Mit weitreichenden Wirtschaftssanktionen erhöht die EU den Druck auf den Apparat des belarussischen Machthabers Alexander Lukaschenko. Bei einem Treffen der Außenminister verständigten sich die 27 Mitgliedstaaten am Montag in Luxemburg darauf, die Kali- und Düngemittelindustrie der ehemaligen Sowjetrepublik sowie Mineralölunternehmen und den Finanzdienstleistungssektor des Landes ins Visier zu nehmen. Der Beschluss soll schon in den nächsten Tagen umgesetzt werden.
Maas will Nebenwirkungen für deutsche Energiewirtschaft in Kauf nehmen
„Wir wollen auf die Art und Weise einen Teil dazu beitragen, dass dieses Regime finanziell ausgetrocknet wird“, sagte Außenminister Heiko Maas (SPD). Er räumte ein, dass die Sanktionen unerwünschte Nebenwirkungen für die deutsche Wirtschaft mit sich brächten. „Wir werden auch im Energiebereich, wo es Verbindungen gibt, sicherlich betroffen sein.“ Dass viele Länder bereit seien, eigene Einbußen in Kauf zu nehmen, sei jedoch ein Zeichen dafür, dass man „sehr entschlossen“ sei.
Mit den Sanktionen reagiert die EU auf die anhaltenden Repressionen gegen die sogenannte Zivilgesellschaft und die demokratische Opposition in Belarus (früher: Weißrussland) - wie die jüngste Festnahme des regierungskritischen nationalistischen Bloggers Roman Protassewitsch.
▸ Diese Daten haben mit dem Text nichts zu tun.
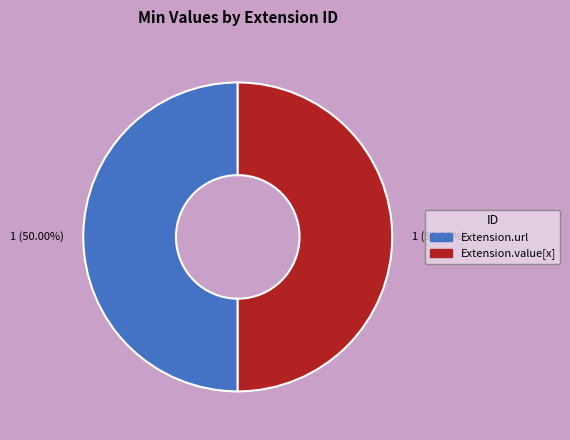

Count the number of slices in the pie.

2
Belarussische Behörden hatten dafür eine Passagiermaschine auf dem Weg zwischen den EU-Staaten Griechenland und Litauen zu einer Zwischenlandung in Minsk gezwungen.
Bereits am Montag in Kraft gesetzt werden sollte ein neues Sanktionspaket gegen direkte Unterstützer Lukaschenkos. Es sieht vor, gegen 78 Personen EU-Einreiseverbote zu verhängen und deren Vermögenswerte einzufrieren. Betroffen sollen zudem acht Entitäten sein, also zum Beispiel staatliche Stellen oder Unternehmen.
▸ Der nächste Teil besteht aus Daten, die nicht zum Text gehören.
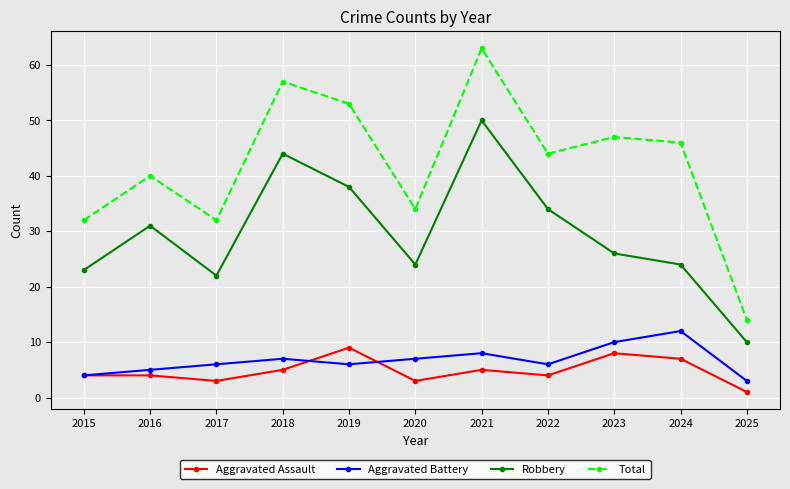

At which label does Aggravated Battery reach its minimum?

2025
Weitreichende Sanktionen vom Finanzsektor bis zum Erdölexport
Von den geplanten Sanktionen gegen den belarussischen Finanzdienstleistungssektor werden nach Angaben aus EU-Kreisen unter anderem österreichische Banken betroffen sein. Die Auswirkungen auf den Energiebereich in Deutschland ergeben sich demnach daraus, dass Belarus viele Erdölprodukte nach Deutschland exportiert. Diese machten 2020 nach Angaben der belarussischen Botschaft in Berlin rund 37 Prozent der Ausfuhren des Landes in die Bundesrepublik aus. Zudem werden nach Angaben von Diplomaten die Tabakindustrie sowie Unternehmen, die zum Beispiel Waffen oder Überwachungstechnik anbieten, betroffen sein.
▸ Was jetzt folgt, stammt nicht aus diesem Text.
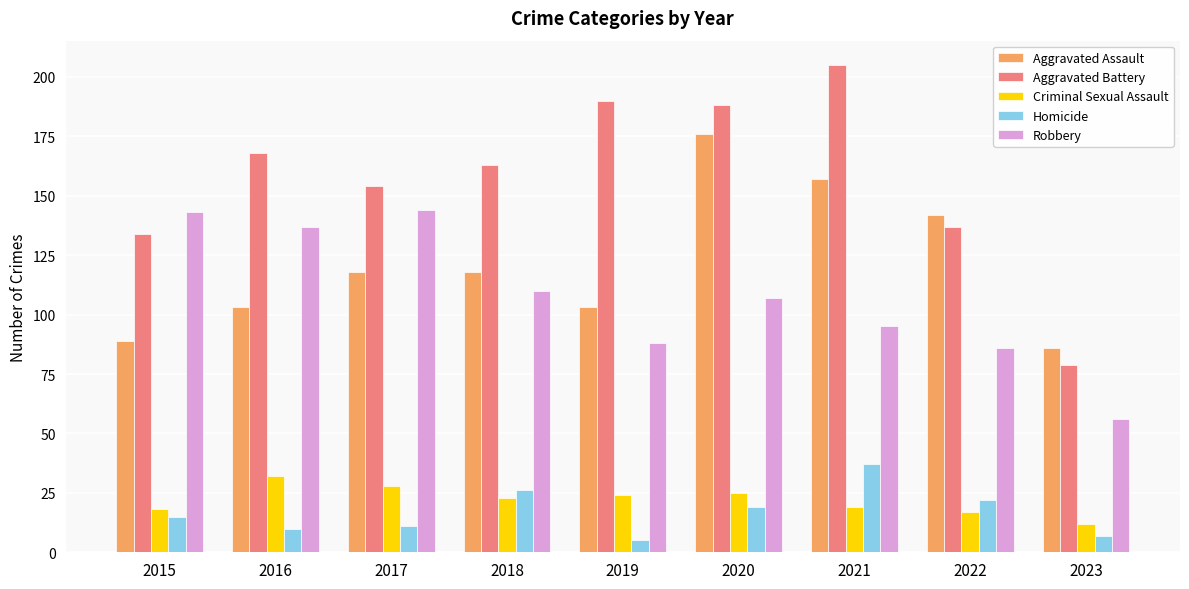

Is the value of Robbery at 2023 greater than the value of Aggravated Battery at 2020?

No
Befürchtungen, dass die Strafmaßnahmen Lukaschenko noch stärker in die Arme des russischen Präsidenten Wladimir Putin treiben könnten, wurden in Luxemburg zurückgewiesen. Litauens Außenminister Gabrielius Landsbergis verwies darauf, dass Lukaschenko schon jetzt mit Putin so eng verbunden sei, dass man ihn gar nicht enger drängen könne. Ähnlich äußerte sich Landsbergis zufolge auch die belarussische Oppositionsführerin Swetlana Tichanowskaja, die zu einem Frühstück mit den EU-Ministern eingeladen war. Tichanowskaja hatte die EU zuvor schon immer wieder zu schärferen Strafmaßnahmen aufgefordert.
In Belarus gibt es seit der Präsidentenwahl am 9. August vergangenen Jahres Proteste gegen Lukaschenko, der sich nach der umstrittenen Abstimmung zum Wahlsieger erklären ließ. Im Umfeld der Proteste gab es bereits mehrere Tote, hunderte Verletzte und tausende Festnahmen. Menschenrechtler sprechen von Folter in den belarussischen Gefängnissen. Gegen Lukaschenko selbst und Dutzende seiner Unterstützer gibt es schon seit längerem Strafmaßnahmen.